(WORK ORDER)
Transcribe exactly the first line of the listing below and each line that follows it, ending with the line that contains "immunohistochemical stain highlights", and omit the remainder.

(MATERIAL SHOWN)
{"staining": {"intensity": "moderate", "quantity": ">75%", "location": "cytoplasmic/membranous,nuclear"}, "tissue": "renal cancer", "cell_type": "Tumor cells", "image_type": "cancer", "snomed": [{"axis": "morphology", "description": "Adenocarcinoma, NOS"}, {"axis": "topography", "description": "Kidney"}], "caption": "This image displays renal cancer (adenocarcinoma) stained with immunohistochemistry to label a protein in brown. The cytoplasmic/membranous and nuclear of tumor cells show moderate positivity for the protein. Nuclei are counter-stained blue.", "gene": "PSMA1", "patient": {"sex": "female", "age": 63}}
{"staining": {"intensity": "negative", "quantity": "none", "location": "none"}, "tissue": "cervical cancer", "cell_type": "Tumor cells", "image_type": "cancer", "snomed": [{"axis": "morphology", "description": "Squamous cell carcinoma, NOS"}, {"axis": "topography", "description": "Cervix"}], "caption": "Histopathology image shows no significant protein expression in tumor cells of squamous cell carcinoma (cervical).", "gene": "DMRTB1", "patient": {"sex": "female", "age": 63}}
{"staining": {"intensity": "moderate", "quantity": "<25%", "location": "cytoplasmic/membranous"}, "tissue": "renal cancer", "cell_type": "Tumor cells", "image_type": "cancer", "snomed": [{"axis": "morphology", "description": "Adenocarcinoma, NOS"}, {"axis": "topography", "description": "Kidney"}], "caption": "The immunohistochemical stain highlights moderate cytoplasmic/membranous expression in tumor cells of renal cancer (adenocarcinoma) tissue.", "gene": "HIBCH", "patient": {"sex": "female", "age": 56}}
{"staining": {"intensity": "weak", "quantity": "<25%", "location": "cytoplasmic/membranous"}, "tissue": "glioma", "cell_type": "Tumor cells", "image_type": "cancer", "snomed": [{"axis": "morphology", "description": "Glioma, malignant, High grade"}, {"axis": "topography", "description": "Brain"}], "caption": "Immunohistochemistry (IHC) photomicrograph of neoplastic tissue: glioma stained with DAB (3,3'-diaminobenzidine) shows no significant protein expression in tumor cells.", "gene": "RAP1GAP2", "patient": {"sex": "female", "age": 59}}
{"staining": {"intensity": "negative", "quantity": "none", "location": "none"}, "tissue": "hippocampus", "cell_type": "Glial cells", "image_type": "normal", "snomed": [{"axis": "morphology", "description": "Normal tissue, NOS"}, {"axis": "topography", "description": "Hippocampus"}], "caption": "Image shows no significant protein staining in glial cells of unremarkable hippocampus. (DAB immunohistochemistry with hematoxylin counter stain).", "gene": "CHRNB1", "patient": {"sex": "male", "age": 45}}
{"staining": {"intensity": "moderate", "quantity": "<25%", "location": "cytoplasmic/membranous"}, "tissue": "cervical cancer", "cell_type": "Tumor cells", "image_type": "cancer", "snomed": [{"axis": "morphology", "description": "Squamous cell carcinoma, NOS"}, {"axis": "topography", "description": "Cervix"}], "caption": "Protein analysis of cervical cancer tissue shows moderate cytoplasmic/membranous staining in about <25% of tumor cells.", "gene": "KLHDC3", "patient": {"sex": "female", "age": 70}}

(RESPONSE TO THIS EXERCISE)
{"staining": {"intensity": "moderate", "quantity": ">75%", "location": "cytoplasmic/membranous,nuclear"}, "tissue": "renal cancer", "cell_type": "Tumor cells", "image_type": "cancer", "snomed": [{"axis": "morphology", "description": "Adenocarcinoma, NOS"}, {"axis": "topography", "description": "Kidney"}], "caption": "This image displays renal cancer (adenocarcinoma) stained with immunohistochemistry to label a protein in brown. The cytoplasmic/membranous and nuclear of tumor cells show moderate positivity for the protein. Nuclei are counter-stained blue.", "gene": "PSMA1", "patient": {"sex": "female", "age": 63}}
{"staining": {"intensity": "negative", "quantity": "none", "location": "none"}, "tissue": "cervical cancer", "cell_type": "Tumor cells", "image_type": "cancer", "snomed": [{"axis": "morphology", "description": "Squamous cell carcinoma, NOS"}, {"axis": "topography", "description": "Cervix"}], "caption": "Histopathology image shows no significant protein expression in tumor cells of squamous cell carcinoma (cervical).", "gene": "DMRTB1", "patient": {"sex": "female", "age": 63}}
{"staining": {"intensity": "moderate", "quantity": "<25%", "location": "cytoplasmic/membranous"}, "tissue": "renal cancer", "cell_type": "Tumor cells", "image_type": "cancer", "snomed": [{"axis": "morphology", "description": "Adenocarcinoma, NOS"}, {"axis": "topography", "description": "Kidney"}], "caption": "The immunohistochemical stain highlights moderate cytoplasmic/membranous expression in tumor cells of renal cancer (adenocarcinoma) tissue.", "gene": "HIBCH", "patient": {"sex": "female", "age": 56}}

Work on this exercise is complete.